Vâde farkı tesbit edilirken banka faiz
oranlarının veya aylık enflasyon miktarının göz önünde bulundurulması bu hükmü
değiştirmez. Çünkü itibar lafızlara değil, mânâlaradır (Mecelle, madde: 3). Vâde
farkı belirlerken bu yollardan birisine tevessül eden şahsın maksadı, faiz almak
değil, parasını enflasyonun aşındırmasından korumaktır.

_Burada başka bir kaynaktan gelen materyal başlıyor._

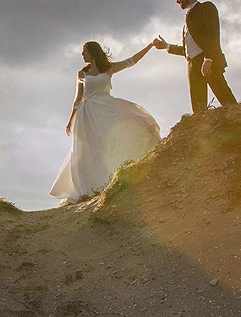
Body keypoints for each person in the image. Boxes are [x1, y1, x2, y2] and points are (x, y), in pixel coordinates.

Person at [50, 40, 161, 203]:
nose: (82, 54)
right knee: (87, 150)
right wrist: (70, 121)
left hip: (106, 110)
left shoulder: (108, 68)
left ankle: (112, 179)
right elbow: (78, 98)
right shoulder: (82, 73)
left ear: (93, 52)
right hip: (87, 114)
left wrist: (150, 46)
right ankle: (88, 188)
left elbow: (131, 61)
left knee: (113, 142)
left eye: (85, 51)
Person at [153, 0, 237, 112]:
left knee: (226, 99)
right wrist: (166, 46)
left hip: (209, 61)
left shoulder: (206, 7)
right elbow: (189, 49)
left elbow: (213, 34)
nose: (177, 1)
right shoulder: (188, 17)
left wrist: (208, 59)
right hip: (193, 65)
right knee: (198, 110)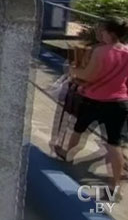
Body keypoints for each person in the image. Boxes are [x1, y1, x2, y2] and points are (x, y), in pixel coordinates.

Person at [54, 18, 128, 192]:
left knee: (79, 129)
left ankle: (66, 154)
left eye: (101, 30)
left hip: (94, 100)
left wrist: (73, 70)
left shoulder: (100, 52)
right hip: (119, 103)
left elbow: (89, 76)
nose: (98, 32)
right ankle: (114, 183)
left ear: (109, 33)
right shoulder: (126, 52)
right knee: (113, 143)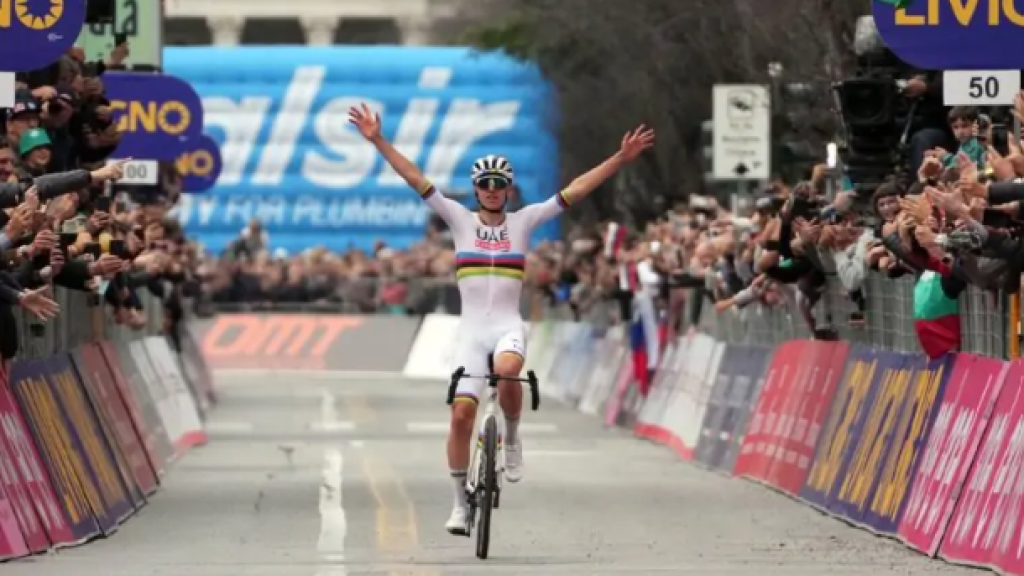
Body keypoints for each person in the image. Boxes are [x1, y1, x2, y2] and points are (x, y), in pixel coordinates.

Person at [348, 103, 655, 535]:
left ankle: (511, 436)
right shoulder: (458, 219)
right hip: (471, 333)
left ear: (509, 191)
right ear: (476, 189)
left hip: (507, 326)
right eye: (486, 184)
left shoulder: (526, 221)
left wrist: (620, 160)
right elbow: (415, 177)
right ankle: (458, 505)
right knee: (460, 417)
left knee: (509, 371)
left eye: (500, 185)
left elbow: (576, 190)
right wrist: (378, 140)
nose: (492, 190)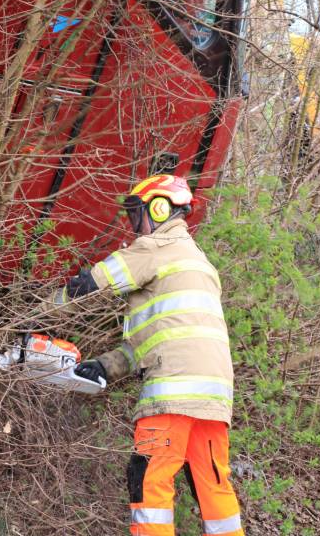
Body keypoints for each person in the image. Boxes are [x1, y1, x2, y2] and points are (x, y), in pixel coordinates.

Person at [45, 174, 244, 536]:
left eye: (138, 216)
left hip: (171, 396)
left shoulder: (154, 248)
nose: (135, 227)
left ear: (159, 207)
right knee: (213, 488)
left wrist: (32, 314)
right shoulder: (200, 264)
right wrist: (105, 365)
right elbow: (159, 342)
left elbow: (90, 285)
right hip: (214, 401)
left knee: (149, 479)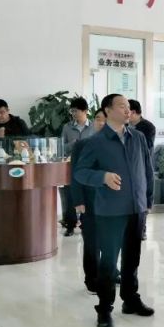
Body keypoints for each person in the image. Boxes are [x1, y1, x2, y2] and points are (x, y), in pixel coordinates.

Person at [74, 94, 155, 327]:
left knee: (132, 258)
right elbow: (80, 172)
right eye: (122, 106)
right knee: (109, 262)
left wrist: (148, 199)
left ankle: (130, 299)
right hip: (110, 211)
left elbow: (147, 169)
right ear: (108, 110)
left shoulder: (138, 137)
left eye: (129, 107)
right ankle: (104, 308)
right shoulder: (96, 142)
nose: (127, 110)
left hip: (136, 208)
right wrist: (103, 177)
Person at [70, 108, 107, 293]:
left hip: (112, 202)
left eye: (105, 119)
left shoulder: (119, 145)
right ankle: (92, 279)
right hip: (90, 201)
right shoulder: (82, 145)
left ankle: (110, 273)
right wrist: (78, 200)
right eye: (98, 119)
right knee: (92, 242)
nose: (101, 123)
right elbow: (75, 174)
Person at [60, 96, 95, 236]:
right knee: (70, 195)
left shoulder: (94, 126)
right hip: (71, 165)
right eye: (72, 111)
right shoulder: (67, 127)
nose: (73, 114)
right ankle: (70, 225)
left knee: (88, 195)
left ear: (85, 111)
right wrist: (72, 144)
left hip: (89, 167)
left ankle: (86, 224)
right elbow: (61, 148)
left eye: (76, 111)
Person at [128, 99, 156, 241]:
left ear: (133, 112)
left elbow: (148, 146)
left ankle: (142, 229)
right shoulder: (125, 125)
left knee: (141, 199)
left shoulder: (147, 127)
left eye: (127, 110)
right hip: (128, 168)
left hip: (143, 167)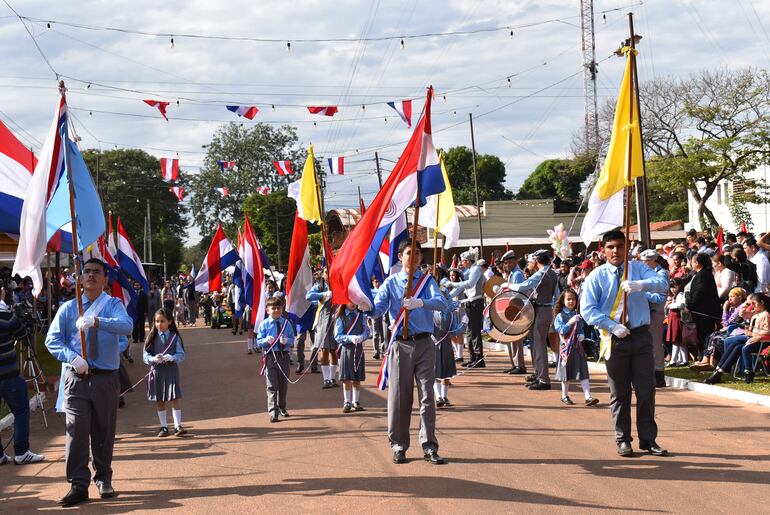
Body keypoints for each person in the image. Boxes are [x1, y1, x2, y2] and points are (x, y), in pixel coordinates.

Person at [45, 258, 133, 506]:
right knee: (76, 432)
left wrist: (97, 321)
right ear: (80, 278)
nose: (91, 276)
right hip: (77, 379)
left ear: (106, 279)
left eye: (97, 272)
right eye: (87, 272)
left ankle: (104, 478)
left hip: (105, 379)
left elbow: (127, 326)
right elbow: (52, 340)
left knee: (104, 430)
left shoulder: (113, 305)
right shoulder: (69, 308)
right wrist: (72, 357)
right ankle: (78, 484)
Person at [580, 230, 668, 457]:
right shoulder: (596, 276)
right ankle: (623, 440)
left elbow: (662, 282)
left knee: (646, 390)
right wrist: (611, 326)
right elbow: (588, 310)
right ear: (603, 250)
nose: (615, 251)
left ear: (626, 247)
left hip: (641, 336)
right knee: (619, 394)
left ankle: (648, 440)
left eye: (620, 246)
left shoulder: (637, 268)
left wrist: (641, 284)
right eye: (610, 247)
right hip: (615, 339)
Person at [371, 240, 448, 465]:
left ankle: (429, 446)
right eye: (408, 253)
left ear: (421, 258)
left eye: (417, 253)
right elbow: (378, 309)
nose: (412, 257)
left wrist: (420, 303)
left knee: (427, 397)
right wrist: (364, 305)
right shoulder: (391, 283)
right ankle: (398, 445)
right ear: (400, 257)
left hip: (424, 343)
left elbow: (441, 303)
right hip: (400, 345)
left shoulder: (427, 281)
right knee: (399, 398)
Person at [0, 294, 45, 465]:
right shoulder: (6, 316)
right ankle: (21, 451)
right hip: (8, 374)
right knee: (20, 411)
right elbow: (22, 333)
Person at [507, 250, 559, 390]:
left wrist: (506, 285)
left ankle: (543, 379)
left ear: (536, 261)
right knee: (536, 344)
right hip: (544, 309)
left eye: (531, 261)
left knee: (539, 345)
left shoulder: (541, 274)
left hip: (541, 309)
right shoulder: (552, 272)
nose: (530, 264)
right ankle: (538, 374)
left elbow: (522, 286)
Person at [705, 292, 770, 385]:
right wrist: (747, 303)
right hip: (752, 338)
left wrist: (755, 335)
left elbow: (767, 331)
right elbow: (742, 314)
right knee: (735, 346)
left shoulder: (766, 315)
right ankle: (718, 372)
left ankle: (745, 371)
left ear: (762, 302)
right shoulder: (755, 314)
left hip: (761, 341)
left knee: (737, 344)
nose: (752, 306)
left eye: (754, 303)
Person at [143, 308, 187, 437]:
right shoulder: (151, 337)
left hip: (171, 370)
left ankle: (178, 425)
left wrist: (173, 357)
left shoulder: (174, 337)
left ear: (169, 322)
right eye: (156, 321)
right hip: (157, 372)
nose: (159, 324)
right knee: (159, 399)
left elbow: (181, 354)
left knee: (174, 397)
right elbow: (145, 355)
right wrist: (152, 359)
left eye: (162, 321)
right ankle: (164, 426)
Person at [552, 289, 598, 406]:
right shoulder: (560, 316)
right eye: (568, 299)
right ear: (563, 301)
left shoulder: (577, 315)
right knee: (565, 373)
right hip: (566, 349)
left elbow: (580, 329)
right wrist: (570, 323)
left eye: (573, 299)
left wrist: (582, 334)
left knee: (583, 371)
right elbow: (561, 330)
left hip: (578, 347)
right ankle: (564, 395)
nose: (571, 301)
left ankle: (588, 396)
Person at [256, 296, 295, 422]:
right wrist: (265, 341)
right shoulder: (264, 324)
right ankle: (273, 411)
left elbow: (292, 339)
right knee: (272, 385)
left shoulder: (286, 323)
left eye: (279, 308)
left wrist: (287, 341)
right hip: (271, 358)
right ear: (267, 310)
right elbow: (259, 342)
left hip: (283, 357)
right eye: (273, 308)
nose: (276, 310)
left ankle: (282, 407)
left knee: (283, 384)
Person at [447, 248, 486, 367]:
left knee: (474, 331)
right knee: (469, 331)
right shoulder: (469, 271)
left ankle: (479, 358)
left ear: (468, 261)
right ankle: (472, 356)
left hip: (475, 302)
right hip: (470, 303)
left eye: (463, 261)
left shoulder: (476, 269)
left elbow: (469, 284)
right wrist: (447, 296)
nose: (461, 263)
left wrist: (453, 284)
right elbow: (461, 287)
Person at [640, 249, 669, 387]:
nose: (643, 264)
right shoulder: (647, 274)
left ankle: (659, 374)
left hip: (655, 311)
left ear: (652, 261)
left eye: (645, 261)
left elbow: (660, 298)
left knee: (656, 344)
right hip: (645, 311)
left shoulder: (661, 274)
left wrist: (642, 293)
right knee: (648, 344)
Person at [685, 253, 721, 362]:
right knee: (701, 335)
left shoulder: (703, 275)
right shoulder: (700, 274)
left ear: (697, 263)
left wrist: (689, 303)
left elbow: (699, 293)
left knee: (705, 335)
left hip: (704, 312)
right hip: (700, 311)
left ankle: (706, 358)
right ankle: (702, 357)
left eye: (692, 261)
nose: (691, 263)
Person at [306, 269, 338, 388]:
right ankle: (326, 379)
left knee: (334, 350)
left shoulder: (338, 285)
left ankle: (333, 378)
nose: (328, 274)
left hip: (336, 319)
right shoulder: (320, 286)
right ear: (323, 275)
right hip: (323, 320)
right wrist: (323, 294)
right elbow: (308, 296)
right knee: (324, 349)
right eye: (326, 272)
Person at [433, 293, 466, 407]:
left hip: (446, 345)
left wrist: (464, 324)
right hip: (434, 345)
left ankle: (444, 396)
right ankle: (438, 397)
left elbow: (455, 332)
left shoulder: (451, 315)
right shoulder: (431, 313)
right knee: (435, 373)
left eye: (445, 298)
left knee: (446, 373)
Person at [334, 302, 368, 413]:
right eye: (349, 301)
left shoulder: (361, 315)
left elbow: (366, 331)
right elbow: (337, 336)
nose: (353, 304)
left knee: (357, 377)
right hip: (346, 349)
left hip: (358, 350)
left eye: (354, 301)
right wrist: (350, 338)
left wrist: (362, 337)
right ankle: (347, 401)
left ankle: (356, 401)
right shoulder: (341, 316)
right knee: (346, 377)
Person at [499, 250, 527, 375]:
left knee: (516, 338)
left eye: (510, 262)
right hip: (510, 307)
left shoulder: (517, 274)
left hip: (516, 308)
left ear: (515, 261)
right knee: (510, 338)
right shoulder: (512, 274)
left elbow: (517, 293)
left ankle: (520, 365)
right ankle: (514, 364)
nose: (508, 265)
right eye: (506, 263)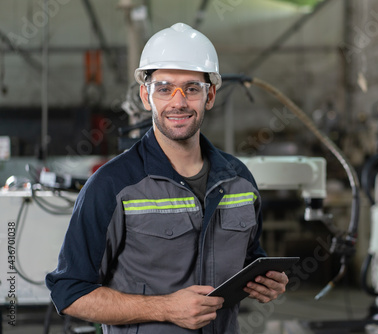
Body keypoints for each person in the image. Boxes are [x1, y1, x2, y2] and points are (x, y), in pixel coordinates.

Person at [46, 22, 289, 333]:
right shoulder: (113, 186)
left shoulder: (239, 180)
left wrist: (265, 281)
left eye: (191, 88)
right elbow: (69, 292)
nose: (178, 102)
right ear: (146, 97)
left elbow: (250, 260)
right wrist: (165, 308)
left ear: (210, 95)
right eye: (164, 88)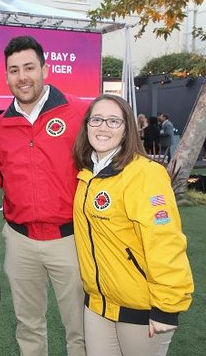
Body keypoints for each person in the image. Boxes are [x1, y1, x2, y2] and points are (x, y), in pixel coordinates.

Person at [0, 35, 88, 356]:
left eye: (29, 67)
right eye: (14, 70)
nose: (22, 77)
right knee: (28, 326)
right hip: (21, 242)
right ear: (6, 76)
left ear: (45, 68)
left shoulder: (79, 112)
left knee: (81, 328)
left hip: (70, 239)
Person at [72, 94, 194, 356]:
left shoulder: (145, 174)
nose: (103, 127)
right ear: (86, 126)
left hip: (141, 308)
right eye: (97, 119)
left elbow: (165, 242)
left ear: (128, 129)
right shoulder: (87, 175)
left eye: (114, 121)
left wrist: (167, 307)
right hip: (98, 305)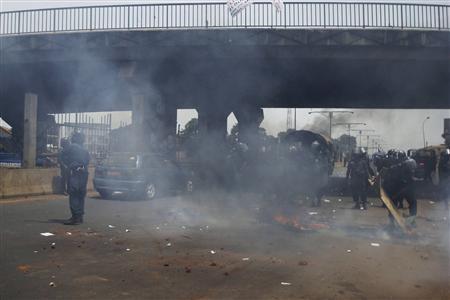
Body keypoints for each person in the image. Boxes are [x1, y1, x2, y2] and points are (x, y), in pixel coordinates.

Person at [382, 150, 418, 227]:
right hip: (405, 188)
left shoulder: (394, 165)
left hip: (398, 188)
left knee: (393, 205)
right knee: (413, 203)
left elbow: (387, 175)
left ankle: (392, 223)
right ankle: (411, 220)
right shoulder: (408, 163)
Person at [63, 132, 90, 225]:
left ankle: (75, 217)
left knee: (73, 194)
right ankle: (80, 217)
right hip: (84, 173)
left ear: (75, 139)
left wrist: (68, 164)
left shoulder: (72, 146)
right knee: (80, 194)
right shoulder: (85, 150)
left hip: (75, 172)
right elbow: (87, 161)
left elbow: (62, 155)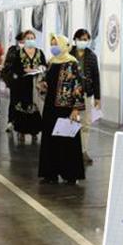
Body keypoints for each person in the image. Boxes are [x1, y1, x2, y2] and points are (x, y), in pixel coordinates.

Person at [37, 34, 85, 185]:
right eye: (52, 44)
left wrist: (76, 109)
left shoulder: (72, 63)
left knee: (67, 141)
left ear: (64, 45)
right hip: (50, 106)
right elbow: (46, 81)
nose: (53, 47)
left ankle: (70, 175)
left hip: (66, 108)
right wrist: (42, 85)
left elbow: (78, 86)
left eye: (56, 44)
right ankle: (50, 174)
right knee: (50, 140)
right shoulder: (51, 62)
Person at [70, 29, 101, 164]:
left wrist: (98, 97)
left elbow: (96, 77)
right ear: (75, 39)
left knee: (86, 123)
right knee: (71, 122)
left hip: (86, 93)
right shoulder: (69, 53)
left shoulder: (92, 56)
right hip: (71, 94)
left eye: (86, 39)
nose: (83, 41)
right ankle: (70, 150)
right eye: (81, 39)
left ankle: (83, 151)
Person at [11, 30, 46, 142]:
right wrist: (24, 70)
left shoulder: (40, 52)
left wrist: (40, 68)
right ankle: (21, 131)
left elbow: (44, 65)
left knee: (35, 107)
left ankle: (34, 131)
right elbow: (14, 68)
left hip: (36, 83)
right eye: (28, 38)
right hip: (23, 83)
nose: (30, 40)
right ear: (24, 40)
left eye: (32, 38)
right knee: (23, 106)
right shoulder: (19, 53)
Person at [3, 32, 26, 133]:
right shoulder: (12, 50)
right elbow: (7, 64)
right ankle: (11, 122)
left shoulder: (31, 50)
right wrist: (10, 77)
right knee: (13, 102)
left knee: (25, 102)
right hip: (15, 80)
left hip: (26, 80)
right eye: (21, 40)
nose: (23, 42)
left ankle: (22, 124)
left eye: (24, 40)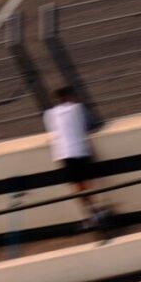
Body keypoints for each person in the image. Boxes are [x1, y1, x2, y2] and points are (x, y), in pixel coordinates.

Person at [43, 85, 102, 229]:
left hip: (63, 152)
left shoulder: (49, 113)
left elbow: (52, 130)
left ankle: (89, 214)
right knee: (87, 182)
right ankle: (95, 210)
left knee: (76, 185)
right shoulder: (78, 108)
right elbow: (89, 124)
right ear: (70, 96)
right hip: (80, 149)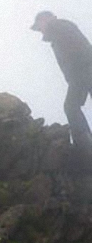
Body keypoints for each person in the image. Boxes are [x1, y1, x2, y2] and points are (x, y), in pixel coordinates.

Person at [32, 11, 92, 153]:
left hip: (83, 70)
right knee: (71, 106)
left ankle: (84, 144)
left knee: (70, 106)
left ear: (46, 19)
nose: (40, 30)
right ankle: (85, 142)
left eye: (39, 25)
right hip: (82, 71)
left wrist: (75, 72)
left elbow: (77, 49)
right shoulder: (59, 30)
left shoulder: (58, 26)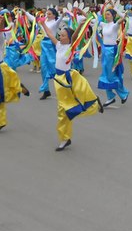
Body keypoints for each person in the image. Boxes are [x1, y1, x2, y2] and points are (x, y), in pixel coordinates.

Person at [40, 20, 103, 151]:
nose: (60, 37)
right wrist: (43, 24)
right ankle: (65, 138)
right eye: (60, 35)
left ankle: (65, 138)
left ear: (68, 38)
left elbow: (75, 36)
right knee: (64, 109)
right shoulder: (58, 46)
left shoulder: (70, 46)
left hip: (66, 79)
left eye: (63, 35)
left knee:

Şuna da dikkat çekmemiz gerekir. Vadeli satışın
cevazı konusundaki tereddüt, faiz endişesinden değil, fiyatı kesin belli etmeme
ve akit esnasındaki çift şarttan kaynaklanır. Çünkü faiz, aynı cinsten olan veya
aralarında alınıp satılmaları tartı veya ölçü ile olmaları bakımından birlik
bulunan malların (para ile para, buğdayla buğday, arpa...) birbirleri ile alınıp
satılmaları halinde söz konusudur (Merğınânî, el-Hidâye, III, 61 vd.). Oysa
vadeli satışta bu durum söz konusu değildir. Çünkü satılan bir meta, borçlanılan
ise paradır. Böyle olmayıp da aynı cinsten olan malların trampası söz konusu
olsa ve vadeli olan için fazlalık şart koşulsa da bu faizdir, caiz olmaz.